+++ Extrait cité

Quel impact des décrets anti-DEI sur la croissance du sport professionnel féminin aux Etats-Unis ?
IBM, UnitedHelath, Victoria’s Secret, State Street, Discovery Channel, Paramount, Bank of America, Citigroup, PepsiCo, Disney, Deloitte, PayPal, GE, Chipotle, Accenture, Amazon, Target… la liste est longue et s’alourdit chaque jour du nom d’entreprises se confortant aux nouvelles règles imposées par le décret de Donald Trump concernant les politiques « DEI » (Diversité, Equité, Inclusion) des compagnies opérant sur le sol américain. Parmi ces entreprises, nombreuses sont engagées dans le développement des clubs et ligues féminines, c’est pourquoi Ecosport Women a choisi d’explorer, avec le concours de Carole Gomez et Jean-Bapriste Guégan, les conséquences à venir du décret trumpiste sur la croissance commerciale et économique du sport féminin américain.

++++++
+++ Données extraites

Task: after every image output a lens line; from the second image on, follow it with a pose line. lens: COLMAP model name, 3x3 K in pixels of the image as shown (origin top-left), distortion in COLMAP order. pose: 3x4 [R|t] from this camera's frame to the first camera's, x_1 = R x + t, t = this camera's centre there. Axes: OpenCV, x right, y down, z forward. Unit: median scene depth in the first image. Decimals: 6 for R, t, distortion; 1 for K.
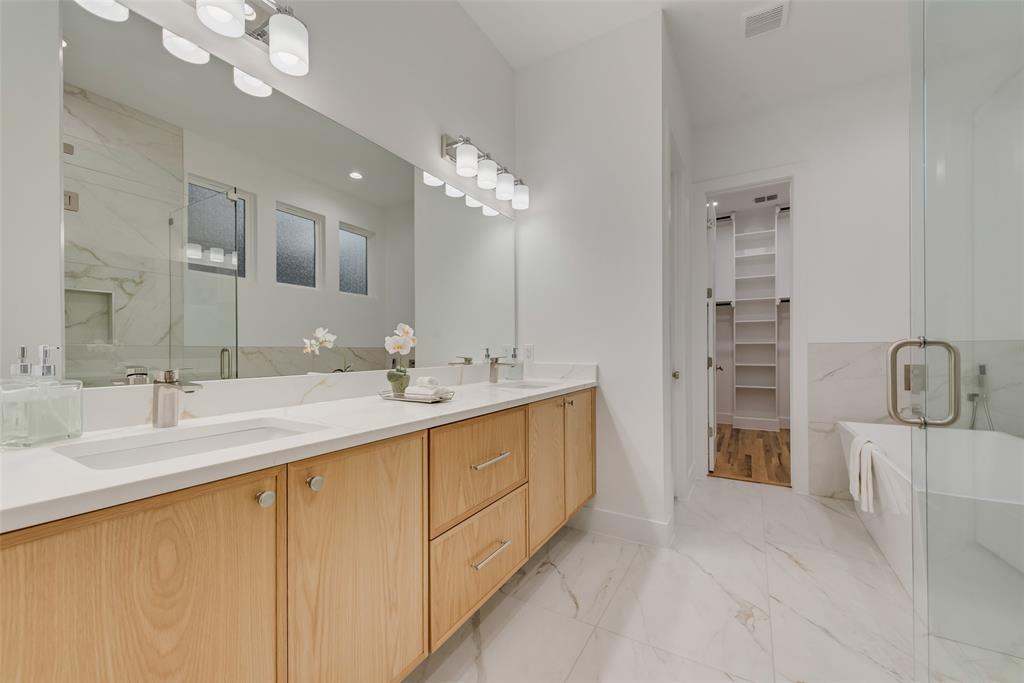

++++++
+++ Données extraites

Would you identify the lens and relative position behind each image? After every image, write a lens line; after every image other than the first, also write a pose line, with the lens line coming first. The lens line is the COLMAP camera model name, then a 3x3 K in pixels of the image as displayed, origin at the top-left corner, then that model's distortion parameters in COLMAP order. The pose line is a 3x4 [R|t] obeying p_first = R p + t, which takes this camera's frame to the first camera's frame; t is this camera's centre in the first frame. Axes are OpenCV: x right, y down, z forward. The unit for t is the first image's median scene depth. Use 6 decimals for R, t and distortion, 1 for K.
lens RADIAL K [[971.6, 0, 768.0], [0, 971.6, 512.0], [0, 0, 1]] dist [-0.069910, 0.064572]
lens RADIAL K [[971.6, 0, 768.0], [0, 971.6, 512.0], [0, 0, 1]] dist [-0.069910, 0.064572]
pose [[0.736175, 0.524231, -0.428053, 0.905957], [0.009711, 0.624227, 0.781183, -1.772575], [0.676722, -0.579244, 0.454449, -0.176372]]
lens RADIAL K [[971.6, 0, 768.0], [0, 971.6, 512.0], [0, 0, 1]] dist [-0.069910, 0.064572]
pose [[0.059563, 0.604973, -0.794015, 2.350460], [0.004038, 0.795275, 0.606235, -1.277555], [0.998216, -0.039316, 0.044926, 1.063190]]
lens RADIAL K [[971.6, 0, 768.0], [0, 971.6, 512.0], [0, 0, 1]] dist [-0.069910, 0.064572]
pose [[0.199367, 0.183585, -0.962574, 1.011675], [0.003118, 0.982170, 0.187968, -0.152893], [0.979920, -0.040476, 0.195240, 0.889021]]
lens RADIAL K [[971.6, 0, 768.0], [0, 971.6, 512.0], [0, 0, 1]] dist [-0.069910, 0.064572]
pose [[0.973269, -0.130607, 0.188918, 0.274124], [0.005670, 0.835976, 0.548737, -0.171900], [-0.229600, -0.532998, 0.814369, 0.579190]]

++++++
+++ Données extraites

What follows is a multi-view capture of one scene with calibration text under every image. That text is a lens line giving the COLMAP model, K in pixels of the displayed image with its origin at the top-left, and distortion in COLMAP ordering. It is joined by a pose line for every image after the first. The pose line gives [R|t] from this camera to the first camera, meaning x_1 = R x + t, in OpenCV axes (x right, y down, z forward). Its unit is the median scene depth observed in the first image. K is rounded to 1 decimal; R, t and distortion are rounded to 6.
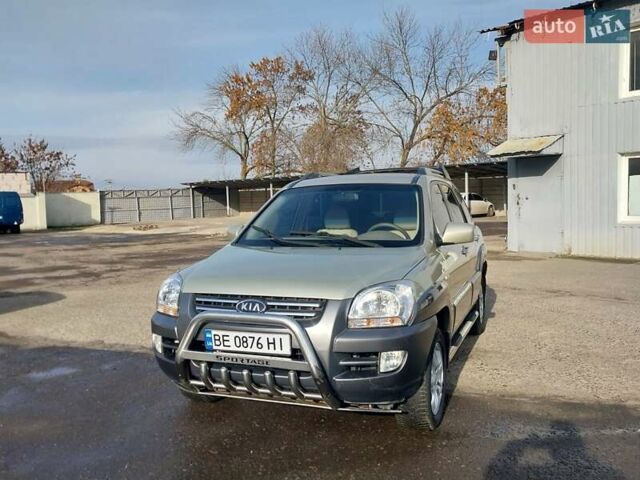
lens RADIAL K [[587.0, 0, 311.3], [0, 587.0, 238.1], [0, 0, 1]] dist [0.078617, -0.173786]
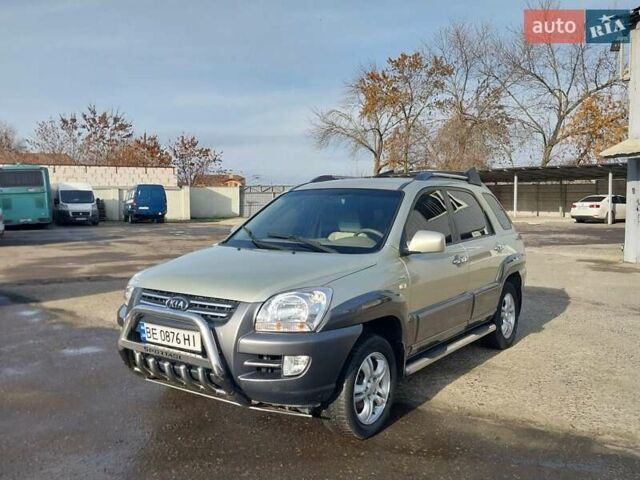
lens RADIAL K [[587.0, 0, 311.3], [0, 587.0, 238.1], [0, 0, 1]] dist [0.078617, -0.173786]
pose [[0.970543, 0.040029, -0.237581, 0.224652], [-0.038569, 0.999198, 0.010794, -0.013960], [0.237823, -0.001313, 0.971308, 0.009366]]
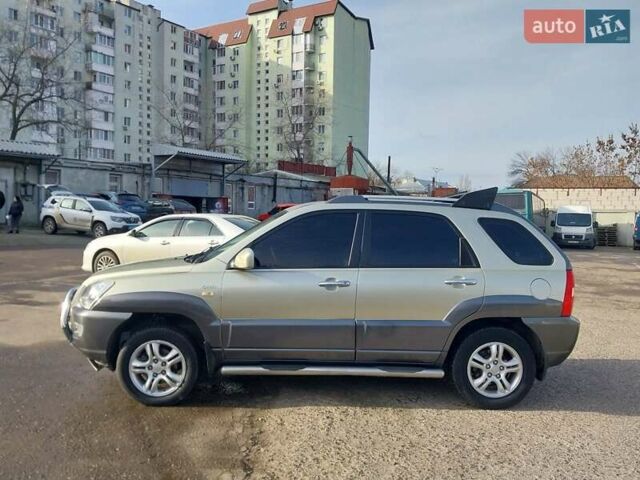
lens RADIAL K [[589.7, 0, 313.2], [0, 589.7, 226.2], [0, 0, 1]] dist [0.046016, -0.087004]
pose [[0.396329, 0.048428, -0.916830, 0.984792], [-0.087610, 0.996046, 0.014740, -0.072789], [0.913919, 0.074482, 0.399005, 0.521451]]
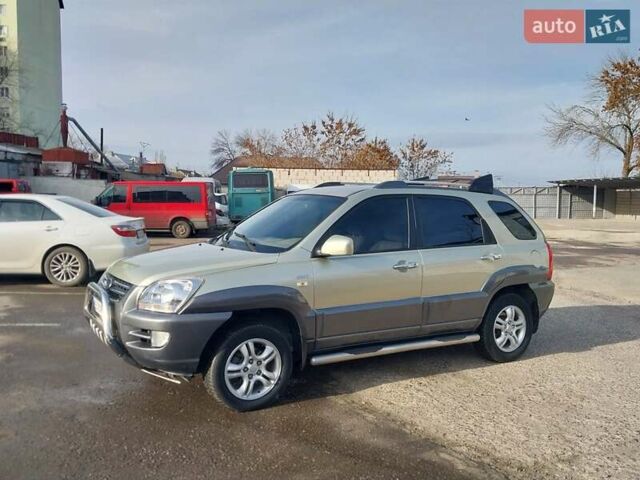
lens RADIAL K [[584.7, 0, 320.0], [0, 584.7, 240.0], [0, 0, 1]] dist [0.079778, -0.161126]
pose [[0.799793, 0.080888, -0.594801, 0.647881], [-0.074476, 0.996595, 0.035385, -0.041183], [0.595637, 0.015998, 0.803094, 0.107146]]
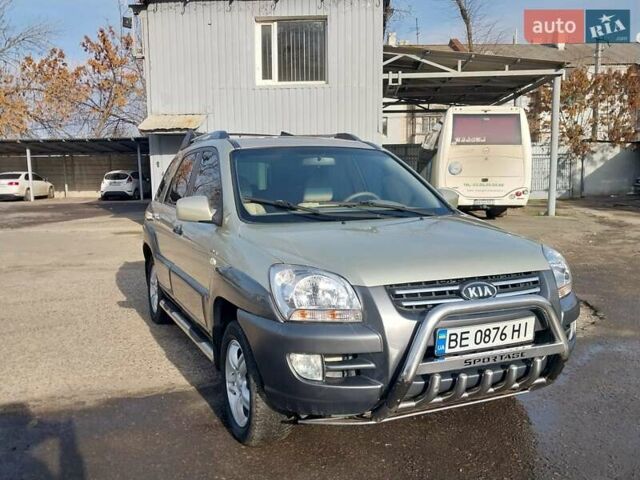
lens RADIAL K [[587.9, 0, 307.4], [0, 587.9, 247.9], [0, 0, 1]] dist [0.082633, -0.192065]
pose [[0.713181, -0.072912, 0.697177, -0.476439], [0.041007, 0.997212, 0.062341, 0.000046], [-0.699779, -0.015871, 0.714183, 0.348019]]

++++++

-- Consigne --
Rédigez la suite du texte sur les décrets anti-DEI et le sport professionnel féminin aux États-Unis, en commençant juste après sa dernière phrase.

-- Réponse --
Le rôle du narratif de l’empowerment dans l’essor du sport féminin professionnel
A l’instar du « mythe intégrateur » du sport (W. Gasperini), le développement spectaculaire du sport professionnel féminin s’est construit sur le narratif principal de « l’empowerment », la capacité d’émancipation des femmes par le sport, qui induit la confiance en soi et des compétences en leadership. Le cabinet Deloitte présentait en septembre 2023 une étude dans ce sens, stipulant que « 85% des femmes ayant pratiqué du sport déclarent que cela a eu un impact important dans leur carrière« , mettant également l’emphase sur l’impact du sport de haut niveau sur l’accès aux hautes carrières.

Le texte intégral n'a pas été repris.